Work order
Please output exactly the lines from the one containing "enough our blade hull has increased hull" through the end of the records below, leaving out any pictures.

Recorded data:
□ □ □

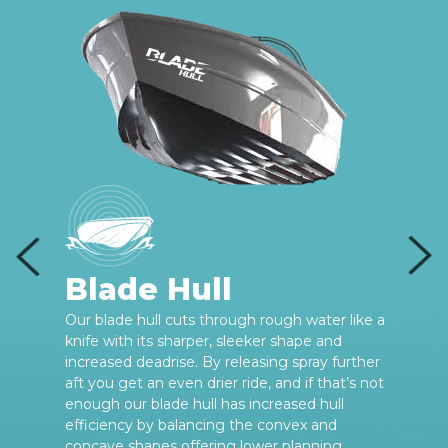
Blade Hull
e
Our blade hull cuts through rough water like a
knife with its sharper, sleeker shape and
increased deadrise. By releasing spray further
aft you get an even drier ride, and if that’s not
enough our blade hull has increased hull
efficiency by balancing the convex and
concave shapes offering lower planning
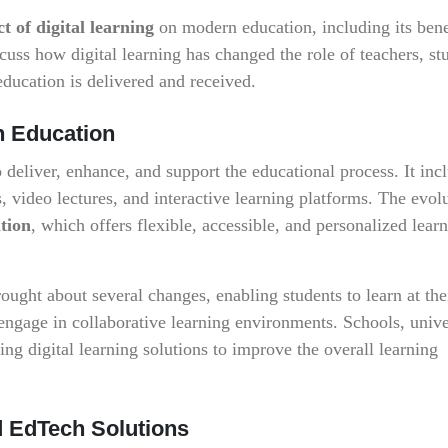
t of digital learning
on modern education, including its bene
uss how digital learning has changed the role of teachers, st
education is delivered and received.
in Education
o deliver, enhance, and support the educational process. It inc
, video lectures, and interactive learning platforms. The evol
tion
, which offers flexible, accessible, and personalized lear
brought about several changes, enabling students to learn at th
engage in collaborative learning environments. Schools, univer
ing digital learning solutions to improve the overall learning
d EdTech Solutions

□ □ □

Exercise response
enough our blade hull has increased hull
efficiency by balancing the convex and
concave shapes offering lower planning
t of digital learning
on modern education, including its bene
uss how digital learning has changed the role of teachers, st
education is delivered and received.
in Education
o deliver, enhance, and support the educational process. It inc
, video lectures, and interactive learning platforms. The evol
tion
, which offers flexible, accessible, and personalized lear
brought about several changes, enabling students to learn at th
engage in collaborative learning environments. Schools, univer
ing digital learning solutions to improve the overall learning
d EdTech Solutions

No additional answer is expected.